En conclusion, au lieu de nous laisser sur notre faim, Michel Pinçon et Monique Pinçon-Charlot proposent quelques solutions pour endiguer cette catastrophe du règne de Sarkoléon. Connaitre, percevoir, analyser tout d’abord le fonctionnement du système Sarko, c’est apprendre à se défendre en connaissance de cause. Je reconnais parmi les solutions presque un appel à la grève générale illimitée entre les lignes de « on arrête tout » de « l’An 01 » de Gébé ! « Certes la classe dominante est mobilisée et organisée, mais elle est peu nombreuse. Si elle contrôle la planète financière, elle ne saurait se passer des classes populaires et moyennes qui font tourner la machine économique. Si les ouvriers cessent de couler l’acier, d’assembler les voitures, si les professeurs de mathématiques n’assurent plus leurs cours, si les techniciens et les ingénieurs ne conçoivent plus de nouveaux progrès technologiques, si les chercheurs ne pourchassent plus les virus, si les conducteurs de train et de métro ne conduisent plus leurs convois, la France ne fonctionnera plus. La planète financière s’écroulera bien vite, exsangue, titres et autres obligations n’étant plus que des bouts de papier sans valeur ». (page 189). Faites lire et relire ces lignes à vos chefs scouts des différentes confédérations syndicales, histoire aussi de leur fiche dans les ratiches l’échec des grèves de cet automne contre les retraites jusqu’à ce que mort s’en suive ! Virez les une fois pour toute, vous pouvez très bien vous passez d’eux et agissez par vous-mêmes !

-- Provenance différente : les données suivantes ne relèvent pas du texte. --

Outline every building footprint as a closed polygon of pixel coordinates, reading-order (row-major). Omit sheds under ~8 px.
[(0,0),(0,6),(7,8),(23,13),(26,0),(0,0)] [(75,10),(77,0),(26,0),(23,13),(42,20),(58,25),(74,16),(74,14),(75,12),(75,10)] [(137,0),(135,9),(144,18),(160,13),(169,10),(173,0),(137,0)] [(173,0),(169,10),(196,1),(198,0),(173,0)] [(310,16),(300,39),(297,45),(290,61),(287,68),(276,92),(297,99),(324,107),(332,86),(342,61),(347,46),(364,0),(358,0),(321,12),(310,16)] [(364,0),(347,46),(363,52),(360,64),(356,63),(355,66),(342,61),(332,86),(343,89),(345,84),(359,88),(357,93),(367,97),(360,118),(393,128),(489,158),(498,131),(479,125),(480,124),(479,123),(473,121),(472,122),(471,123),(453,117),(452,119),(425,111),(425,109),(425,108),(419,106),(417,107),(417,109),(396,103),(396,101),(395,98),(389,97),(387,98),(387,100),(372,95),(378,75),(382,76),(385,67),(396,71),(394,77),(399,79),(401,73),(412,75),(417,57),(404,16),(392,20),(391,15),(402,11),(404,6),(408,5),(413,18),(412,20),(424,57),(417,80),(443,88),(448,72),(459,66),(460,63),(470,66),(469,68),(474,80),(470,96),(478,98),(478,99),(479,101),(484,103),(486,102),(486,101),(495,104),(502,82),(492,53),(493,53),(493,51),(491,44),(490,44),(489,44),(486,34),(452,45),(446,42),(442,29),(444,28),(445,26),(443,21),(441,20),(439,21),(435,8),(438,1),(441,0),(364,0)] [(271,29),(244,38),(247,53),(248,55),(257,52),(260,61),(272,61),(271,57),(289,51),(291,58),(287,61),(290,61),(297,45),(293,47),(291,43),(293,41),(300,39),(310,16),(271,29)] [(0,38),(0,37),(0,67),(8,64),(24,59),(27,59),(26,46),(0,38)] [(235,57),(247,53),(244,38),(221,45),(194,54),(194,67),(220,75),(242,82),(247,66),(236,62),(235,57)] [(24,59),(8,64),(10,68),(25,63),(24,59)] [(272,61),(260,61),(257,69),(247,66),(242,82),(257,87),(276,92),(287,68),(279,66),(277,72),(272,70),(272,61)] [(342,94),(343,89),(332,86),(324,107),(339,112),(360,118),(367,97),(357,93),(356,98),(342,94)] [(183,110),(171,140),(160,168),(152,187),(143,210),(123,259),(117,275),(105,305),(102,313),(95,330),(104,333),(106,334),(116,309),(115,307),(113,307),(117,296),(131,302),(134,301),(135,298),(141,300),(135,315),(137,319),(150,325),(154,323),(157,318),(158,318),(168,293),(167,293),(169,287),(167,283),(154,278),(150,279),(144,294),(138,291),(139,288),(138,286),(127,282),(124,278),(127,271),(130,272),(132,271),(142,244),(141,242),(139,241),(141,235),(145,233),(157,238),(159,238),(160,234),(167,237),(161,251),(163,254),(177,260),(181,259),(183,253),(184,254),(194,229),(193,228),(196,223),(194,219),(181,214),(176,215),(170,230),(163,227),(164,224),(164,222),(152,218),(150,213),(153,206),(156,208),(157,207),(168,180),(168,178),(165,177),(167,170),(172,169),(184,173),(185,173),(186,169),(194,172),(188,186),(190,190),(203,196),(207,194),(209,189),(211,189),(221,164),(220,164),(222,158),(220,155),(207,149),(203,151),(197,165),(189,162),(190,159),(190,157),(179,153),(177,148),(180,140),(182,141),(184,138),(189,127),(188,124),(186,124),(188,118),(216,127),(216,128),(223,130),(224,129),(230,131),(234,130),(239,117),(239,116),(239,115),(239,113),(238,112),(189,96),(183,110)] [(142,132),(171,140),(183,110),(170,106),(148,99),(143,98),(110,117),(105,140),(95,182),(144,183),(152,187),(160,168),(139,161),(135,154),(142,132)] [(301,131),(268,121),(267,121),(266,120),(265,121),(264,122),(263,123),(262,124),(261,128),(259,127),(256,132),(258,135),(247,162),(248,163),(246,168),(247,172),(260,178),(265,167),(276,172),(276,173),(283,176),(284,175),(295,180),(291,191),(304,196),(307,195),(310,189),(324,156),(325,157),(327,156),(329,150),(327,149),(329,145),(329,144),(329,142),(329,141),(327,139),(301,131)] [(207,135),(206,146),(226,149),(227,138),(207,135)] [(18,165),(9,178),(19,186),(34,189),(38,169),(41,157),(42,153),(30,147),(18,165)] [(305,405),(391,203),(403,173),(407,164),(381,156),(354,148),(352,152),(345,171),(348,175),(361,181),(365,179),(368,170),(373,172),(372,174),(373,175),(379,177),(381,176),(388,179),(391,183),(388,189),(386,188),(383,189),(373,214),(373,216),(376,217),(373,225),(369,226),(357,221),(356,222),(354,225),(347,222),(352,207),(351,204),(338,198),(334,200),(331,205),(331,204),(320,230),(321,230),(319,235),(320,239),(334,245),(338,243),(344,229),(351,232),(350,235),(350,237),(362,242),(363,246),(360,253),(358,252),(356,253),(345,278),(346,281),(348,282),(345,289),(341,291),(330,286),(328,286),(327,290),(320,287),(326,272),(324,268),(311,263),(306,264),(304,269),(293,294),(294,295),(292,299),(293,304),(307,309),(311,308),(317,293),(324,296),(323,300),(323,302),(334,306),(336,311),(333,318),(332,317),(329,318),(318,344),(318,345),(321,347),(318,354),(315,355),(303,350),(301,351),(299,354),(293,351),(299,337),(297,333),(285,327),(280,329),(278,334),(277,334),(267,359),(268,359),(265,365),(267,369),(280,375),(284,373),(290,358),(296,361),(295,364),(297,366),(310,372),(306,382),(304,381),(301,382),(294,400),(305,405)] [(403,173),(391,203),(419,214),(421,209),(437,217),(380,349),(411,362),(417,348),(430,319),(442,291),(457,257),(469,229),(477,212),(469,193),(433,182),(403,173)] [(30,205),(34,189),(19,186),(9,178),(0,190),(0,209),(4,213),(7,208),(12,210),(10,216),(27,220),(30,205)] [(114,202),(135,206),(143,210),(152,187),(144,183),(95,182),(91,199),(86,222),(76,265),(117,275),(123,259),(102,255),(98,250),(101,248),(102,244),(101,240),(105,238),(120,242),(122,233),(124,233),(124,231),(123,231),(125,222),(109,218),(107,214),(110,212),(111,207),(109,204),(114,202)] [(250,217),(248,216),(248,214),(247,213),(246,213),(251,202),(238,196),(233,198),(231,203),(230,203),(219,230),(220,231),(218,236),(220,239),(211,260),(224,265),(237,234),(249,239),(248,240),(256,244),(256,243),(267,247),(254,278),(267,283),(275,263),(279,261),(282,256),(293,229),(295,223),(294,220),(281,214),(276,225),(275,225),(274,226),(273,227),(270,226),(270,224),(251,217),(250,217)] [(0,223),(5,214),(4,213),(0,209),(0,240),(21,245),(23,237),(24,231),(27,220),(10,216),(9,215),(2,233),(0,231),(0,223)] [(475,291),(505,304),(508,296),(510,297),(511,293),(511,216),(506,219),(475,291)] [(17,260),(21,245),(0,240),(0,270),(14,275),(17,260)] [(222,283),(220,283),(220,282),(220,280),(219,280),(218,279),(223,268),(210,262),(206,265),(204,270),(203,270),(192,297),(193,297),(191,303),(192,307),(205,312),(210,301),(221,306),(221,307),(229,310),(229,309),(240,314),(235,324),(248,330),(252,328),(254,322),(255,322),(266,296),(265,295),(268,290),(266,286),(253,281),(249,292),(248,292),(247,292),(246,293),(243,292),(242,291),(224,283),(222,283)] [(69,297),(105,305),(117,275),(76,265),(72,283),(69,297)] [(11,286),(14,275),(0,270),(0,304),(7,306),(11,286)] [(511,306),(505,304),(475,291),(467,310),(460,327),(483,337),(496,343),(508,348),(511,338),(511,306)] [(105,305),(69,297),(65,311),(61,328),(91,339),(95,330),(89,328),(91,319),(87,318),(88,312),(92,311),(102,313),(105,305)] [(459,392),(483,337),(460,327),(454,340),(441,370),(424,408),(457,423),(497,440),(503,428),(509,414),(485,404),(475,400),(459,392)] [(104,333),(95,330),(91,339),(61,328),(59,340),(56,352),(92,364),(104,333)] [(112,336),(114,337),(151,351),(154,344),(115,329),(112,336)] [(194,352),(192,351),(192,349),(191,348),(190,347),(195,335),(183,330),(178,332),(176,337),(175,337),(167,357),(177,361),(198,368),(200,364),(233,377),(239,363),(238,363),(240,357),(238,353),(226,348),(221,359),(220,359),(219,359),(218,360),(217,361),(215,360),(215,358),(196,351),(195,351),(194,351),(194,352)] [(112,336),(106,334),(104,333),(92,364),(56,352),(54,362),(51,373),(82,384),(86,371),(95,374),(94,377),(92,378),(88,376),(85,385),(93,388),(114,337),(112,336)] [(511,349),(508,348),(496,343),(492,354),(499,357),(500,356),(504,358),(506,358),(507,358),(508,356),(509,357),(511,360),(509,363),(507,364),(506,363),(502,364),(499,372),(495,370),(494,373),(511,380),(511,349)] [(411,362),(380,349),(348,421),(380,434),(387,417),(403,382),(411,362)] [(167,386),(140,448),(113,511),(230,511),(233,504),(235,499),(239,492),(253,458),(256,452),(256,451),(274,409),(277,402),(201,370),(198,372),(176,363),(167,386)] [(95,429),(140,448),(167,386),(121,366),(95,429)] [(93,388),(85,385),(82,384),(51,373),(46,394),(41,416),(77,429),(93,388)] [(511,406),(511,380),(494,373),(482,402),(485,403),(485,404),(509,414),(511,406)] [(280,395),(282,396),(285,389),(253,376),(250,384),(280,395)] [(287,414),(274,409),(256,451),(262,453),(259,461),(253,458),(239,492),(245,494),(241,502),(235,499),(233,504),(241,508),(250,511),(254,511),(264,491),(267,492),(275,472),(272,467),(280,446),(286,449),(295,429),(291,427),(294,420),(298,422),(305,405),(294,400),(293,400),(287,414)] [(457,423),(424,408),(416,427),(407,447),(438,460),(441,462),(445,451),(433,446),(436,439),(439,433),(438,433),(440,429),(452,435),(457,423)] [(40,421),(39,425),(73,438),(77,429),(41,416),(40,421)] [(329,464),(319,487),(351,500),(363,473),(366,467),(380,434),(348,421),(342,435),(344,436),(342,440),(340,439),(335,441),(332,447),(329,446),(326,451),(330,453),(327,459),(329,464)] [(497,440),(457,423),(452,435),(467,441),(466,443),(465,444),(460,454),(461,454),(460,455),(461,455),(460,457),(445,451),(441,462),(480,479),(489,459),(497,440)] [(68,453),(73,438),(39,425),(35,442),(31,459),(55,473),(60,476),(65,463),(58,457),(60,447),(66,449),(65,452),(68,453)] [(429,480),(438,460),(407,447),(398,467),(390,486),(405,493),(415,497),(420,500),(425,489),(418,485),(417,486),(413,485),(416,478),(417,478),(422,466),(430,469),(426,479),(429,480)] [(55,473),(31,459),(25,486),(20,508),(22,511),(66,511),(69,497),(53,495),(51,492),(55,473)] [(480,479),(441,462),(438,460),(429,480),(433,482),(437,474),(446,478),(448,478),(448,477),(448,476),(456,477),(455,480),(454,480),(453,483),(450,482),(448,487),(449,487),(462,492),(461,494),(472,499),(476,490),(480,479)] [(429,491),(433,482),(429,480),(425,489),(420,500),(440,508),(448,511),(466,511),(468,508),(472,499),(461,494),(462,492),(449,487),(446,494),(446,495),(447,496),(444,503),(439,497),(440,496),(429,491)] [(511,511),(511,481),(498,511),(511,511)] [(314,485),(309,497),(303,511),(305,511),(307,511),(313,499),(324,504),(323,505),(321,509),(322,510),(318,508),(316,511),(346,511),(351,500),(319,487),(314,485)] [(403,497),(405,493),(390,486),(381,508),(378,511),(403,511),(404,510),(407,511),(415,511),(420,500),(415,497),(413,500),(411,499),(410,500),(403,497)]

Parmi les autres solutions envisagées qu’il me serait trop long de développer, (lisez donc le livre par vous-même !), j’ai retenu : mettre fin à l’oligarchie politique par l’abolition du cumul des mandats, changer la loi, se réapproprier les droits et les devoirs en tant que vigilance idéologique, rendre le vote obligatoire comme solution à l’abstention (et puis quoi encore, c’est dément de vouloir légiférer la délégation de pouvoir !), nationaliser les banques, supprimer la Bourse et limiter le cumul des mandats dans les conseils d’administration, un impôt progressif prélevé à la source…

Un fameux livre à digérer et à débattre dans l’agir, histoire aussi de redécouvrir en actes la lutte des classes !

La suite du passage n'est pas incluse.